In this issue:
Books: Robert Pinsky, who was Poet Laureate of the United States for three years, has written a biography that is both scholarly and tender of The Life of David. Joan Shaddox Isom's Offerings in the Snow is rich in sentiment, but avoids sentimentality and full of delightful moments that are both funny and endearing. In David McCullogh's 1776, the attention to detail and circumstance bring alive just how overwhelming resistance to the English must have seemed to the people of America.
Cinema: Angela Pressburger debuts her DVD reviews with a roundup of cinematic views of Women Around the World. Consult her suggestions for Recent DVDs to Enjoy Over the Holidays and Suitable for the Whole Family!
The Life of David
by Robert Pinsky
Schocken Books (division of Random House), 203 pp
The Life of David is the first in a new series of books on Jewish themes. Robert Pinsky, who was Poet Laureate of the United States for three years, has written a biography that is both scholarly and tender. Mr. Pinsky treats his subject with the respect due to the mighty King David, warrior, statesman, and poet, but at the same time he humanizes David the man, investigating the paradoxes evident in the conduct of that long life.
Pinsky brings his formidable intellect and experience to bear on his subject, relating David’s humanity not only to his own times, but to the values and failings of humankind in general. The author’s broad scope allows reference, both historical and modern, to great thinkers throughout recorded history. He quotes writers, poets, and psychologists, but most of all, he quotes extensively everything concerning David that is written in the Bible and other ancient texts. He also quotes from some of the Psalms, and notes ones that may have come from specific periods in David’s life.

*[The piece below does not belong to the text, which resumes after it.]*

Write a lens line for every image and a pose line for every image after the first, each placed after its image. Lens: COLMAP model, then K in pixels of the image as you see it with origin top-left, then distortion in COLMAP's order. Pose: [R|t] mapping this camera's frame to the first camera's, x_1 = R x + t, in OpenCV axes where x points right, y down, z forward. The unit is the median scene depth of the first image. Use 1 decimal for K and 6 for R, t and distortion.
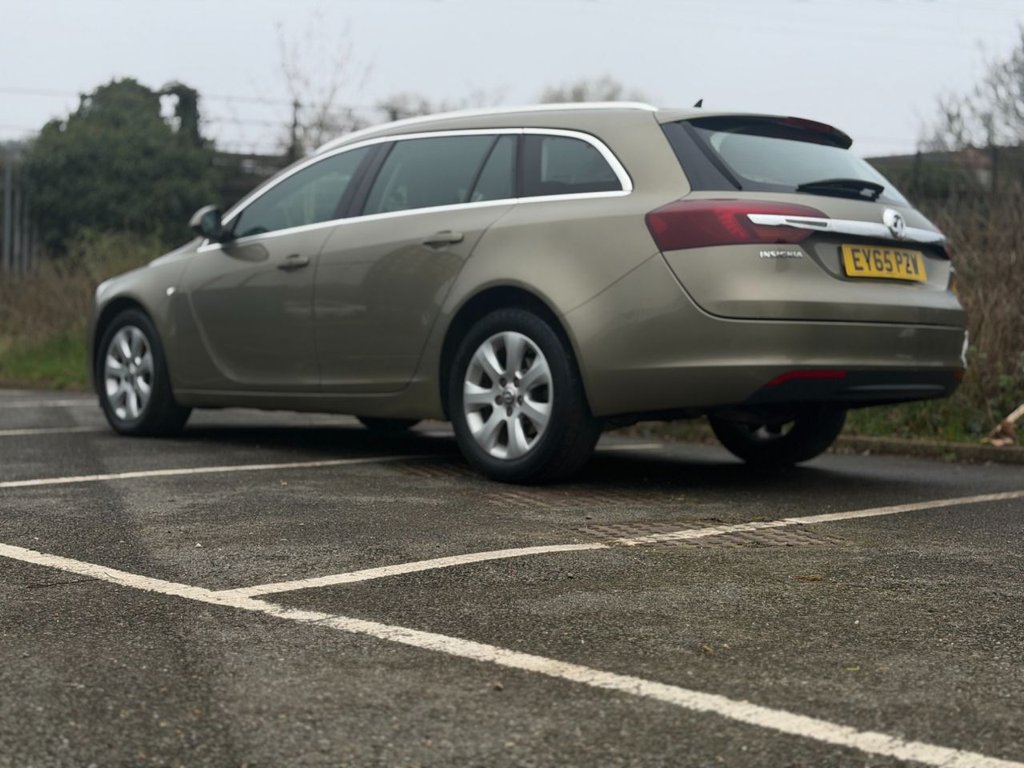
lens RADIAL K [[1426.6, 0, 515.8], [0, 1426.6, 386.2], [0, 0, 1]] dist [0.167027, -0.283411]
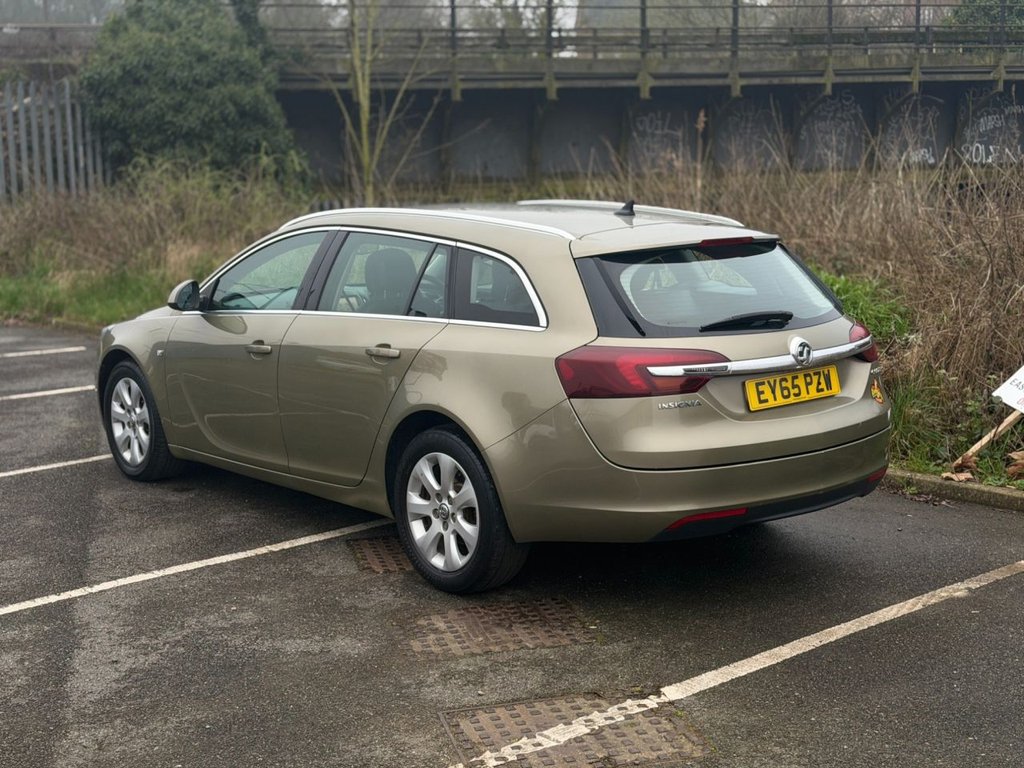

Pinsky’s David emerges as a flesh-and-blood, complex individual, a man of enormous gifts and great charm, but also a man of enormous failings. It is a measure of David’s greatness that he seems to learn from his failures, and to move on with his life. David seems always to have seen himself as a person of power and destiny, beloved of his God. The study of his machinations in achieving the ultimate power of kingship over a unified Israel is fascinating.
Also fascinating are the relationships of the principals in this story. For instance, who knew that Goliath was probably David’s cousin, through his great grandmother, Ruth? Who knew that the beloved Jonathan, killed with his father Saul at the battle at Mount Gelboa, had a lame son named Mephibosheth, to whom David showed great kindness?
I would not call this a book one cannot put down. Despite its fascinating subject, the intensity of Pinsky’s writing can become exhausting. You may need long pauses to digest the richness of ideas, facts, and suppositions. The beauty of the writing and the interesting approach will keep you going back for more. If that’s not enough, the little bits of erudition also fascinate: for example, the aside that “kith” is cognate with our word “couth” and carries a sense not just of kinship, but of “right doing” or “right thinking?”
This reviewer learned a great deal about a subject she thought she already knew pretty well, and what better recommendation can anyone give than that?
Offerings in the Snow; A Christmas Story
by Joan Shaddox Isom
Available by special order from Amazon.com
This charming little story was written by Senior Women Web’s own Joan Shaddox Isom. It is the Christmas memory of a grandfather who grew up in a Depression-era family that lived in the Ozarks. Following a series of accidents and setbacks that have robbed the season of its joy, the family is badly in need of a few small miracles. A year before this story begins, the narrator’s father, in an effort to provide a Christmas dinner for a poor neighbor, accidentally brought about the circumstances that caused the death of the neighbor’s little daughter. He has been struggling with a heavy load of guilt ever since. Additionally, he has wrenched his back, and has been unable to work much in his job as a Forest Service ranger. Times are very tough indeed.
The story is told by Robby, the third son (now a grandfather), who describes his young self as all thumbs, a child who suffers from being very unlike his rough-and-tumble older brothers. He’s a sensitive child, who loves to write and draw and make up stories. His perception of himself as a loser is tied to his deep desire to please his father, a desire that seems always to come crashing down in defeat when his plans go wrong. When his efforts to make a wagon for his little sister, Cubby, result in the death of her beloved puppy, he, like his father, carries a huge burden of guilt.
Despite the unhappy circumstances, Offerings in the Snow is not a depressing book. It is rich in sentiment, but avoids sentimentality. In fact, it is full of delightful moments that are both funny and endearing. The little family may lack material wealth, but they have an abundance of love, and the kind of make-do spirit that those of us reared during the Depression and World War II will recognize at once.
It wouldn’t do to give away the particulars of the story. Suffice it to say that miracles do indeed happen, and in the process, Robby and his father reach a few small epiphanies of their own.
This little book will make a heart-warming Christmas gift for someone you love.